A couple of weeks ago I took my first ever London bus journey. Ok, not quite on a par with scaling Kilimanjaro or going sky diving (two on the bucket list) but riding the top deck of the 189 from Cricklewood to Oxford Circus was memorable, if only in a way that was obvious to me alone.
Until then I'd been strictly a Tube man, ever since my first visits to London as a nervy, eager teenager. I was a mini-Magellan of the underground, excited by the prospect of figuring out those less-obvious connections (Maida Vale to Old Street: 10 stops, two changes and plenty of tunnel travel in between). And while I became fairly adept at negotiating London below ground, I had no sense of the city above it – I knew that Camden and Islington were north of the Thames and that the best stop for the curry restaurants of Brick Lane was Aldgate East, but I couldn't tell you how far away any of these places were from, well, anywhere.

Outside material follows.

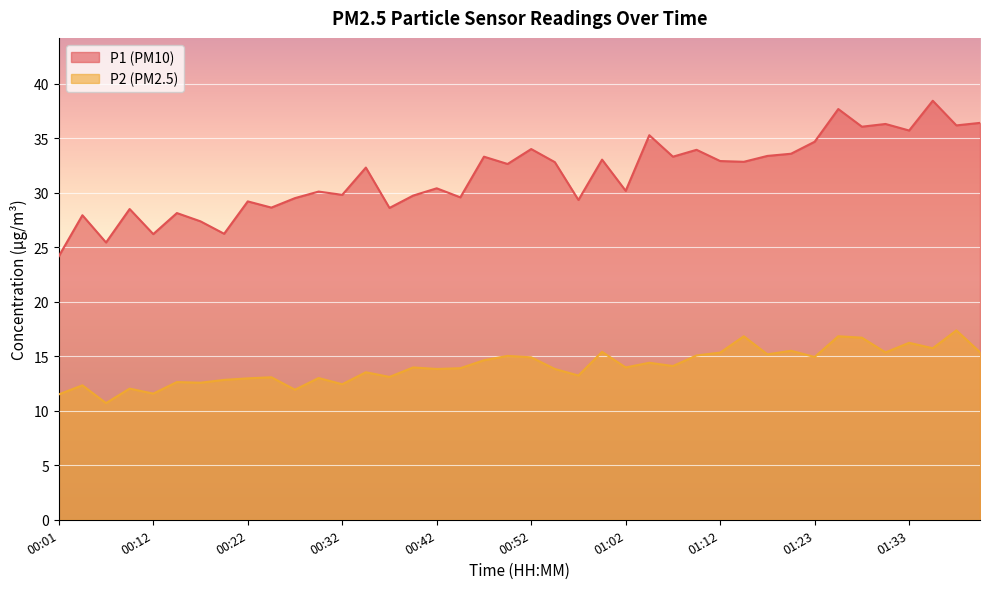

Which series has the widest spread of values?

P1 (PM10)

I took the bus because I was late and it was raining, and I didn't fancy walking the half-mile down the wonderfully named Shoot-Up Hill to Kilburn. I sat in the front seat, with a perfect view of the road ahead: down Kilburn High Road and then left down toward St John's Wood. It was my first time on this road, but halfway down everything became instantly familiar. I'd seen the pedestrian crossing before. I checked the name of the road and sure enough, I was on Abbey Road. Schedule be damned, I jumped off the bus and stood on the edge of the road, watching a group of Italian visitors recreate the famous album shot – one even took his shoes off, Paul-style, for maximum authenticity. A small moment, yes, but a pleasant one, born out of unexpected surprise.
If I were to collect my most memorable experiences while travelling, a disproportionate number of them would be of that kind – unexpected moments that happened on my way somewhere. On a grand scale, they're the experiences described by travel writer Rory Stewart in The Places In Between, his riveting account of his solo walk across Afghanistan in 2002, around the same time as the US invasion. It is a masterpiece of travel narrative, populated by encouraging warlords, Taliban sympathisers who exercise admirable restraint in not shooting Stewart and a mottled dog called Babur who accompanies him for the second half of the journey.

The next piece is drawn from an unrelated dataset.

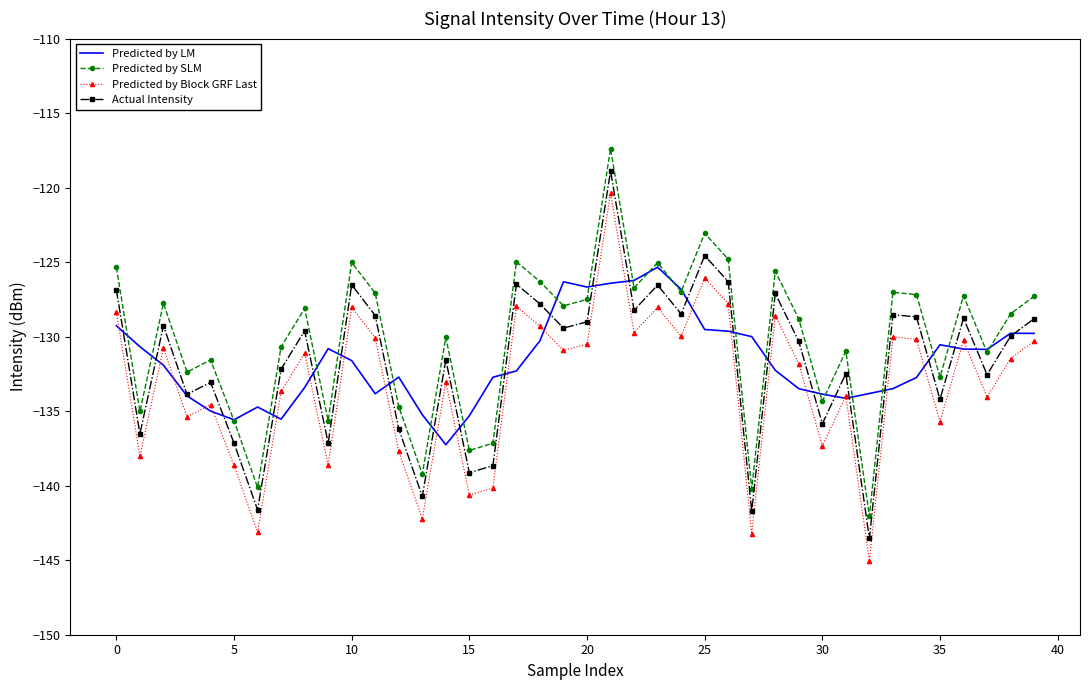

What is the smallest value displayed?

-145.0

Ever since reading the book, I have tried to remain mindful of my own places in-between. To remain unblinkered by the goal and to treat delays and detours as opportunities rather than irritating inconveniences. I have crawled and stumbled my way towards living that truth, but I have got there on occasion.
A couple of years ago, while visiting New York, I went to see the Mets play baseball at Citi Field in Queens. The stadium is in Flushing-Meadows Park, one of the largest in the city – it is also home to the USTA Billie Jean King National Tennis Center and hosted two world fairs, in 1939 and 1964. After the game, I went looking for an Italian restaurant highly recommended to me by a friend. I had an address, but was unfamiliar with the neighbourhood, Corona, a multi-ethnic melting pot that was once home to substantial populations of Irish, Italian and African-Americans. It's a fairly plain residential neighbourhood, the bulk of the houses reminding me of the one used in the TV show King of Queens, (which was set in neighbouring Rego Park, even though the house itself is in New Jersey).

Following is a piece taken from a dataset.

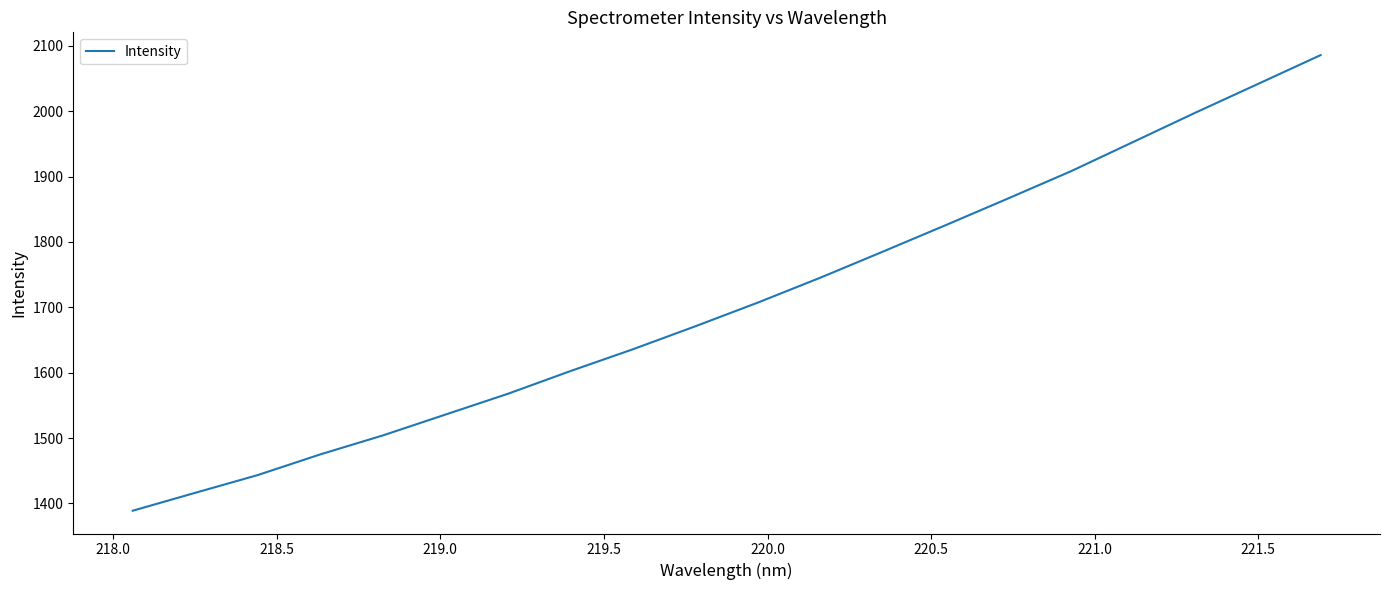

What is the greatest value displayed?

2085.9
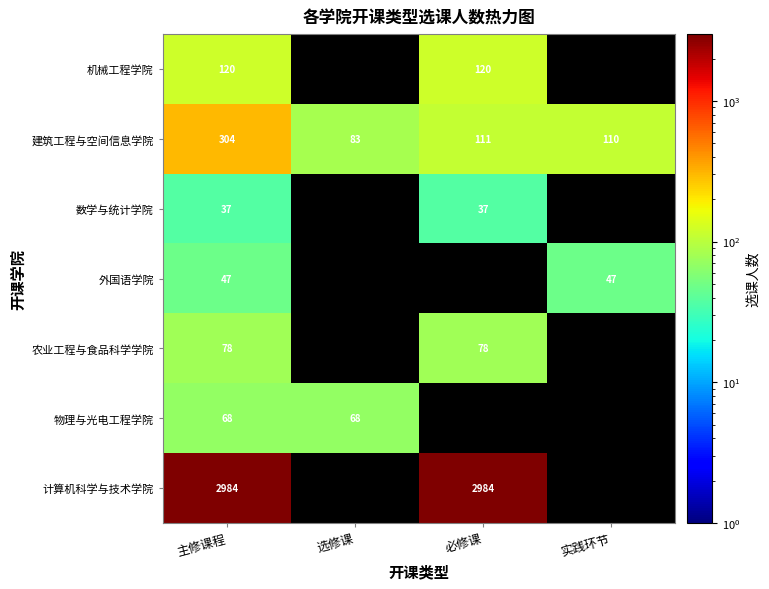

What is the sum of the 物理与光电工程学院 values at 选修课 and 主修课程?

136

Hungry and more than a little frustrated, I asked for directions to the restaurant, but nobody seemed to know where it was. Eventually, I found myself standing in front of a redbrick house at 34-56 107th Ave. There was nothing to distinguish the house except for a small plaque at the front, indicating that this was the house that once belonged to Louis Armstrong. One of the greatest musicians of the 20th century, a giant of jazz and the outstanding soloist of his era, lived here from 1943 until his death in 1971, in a plain house in an unfashionable neighbourhood of Queens, far from the fanfare and bright lights of fashionable New York.
The house is now a museum, little known and barely visited, but what thrilled me the most was that inside everything had been left pretty much as it had been when Satchmo lived there. I never found that Italian restaurant. Instead, I found my favourite museum in New York. It’s all about the places in-between.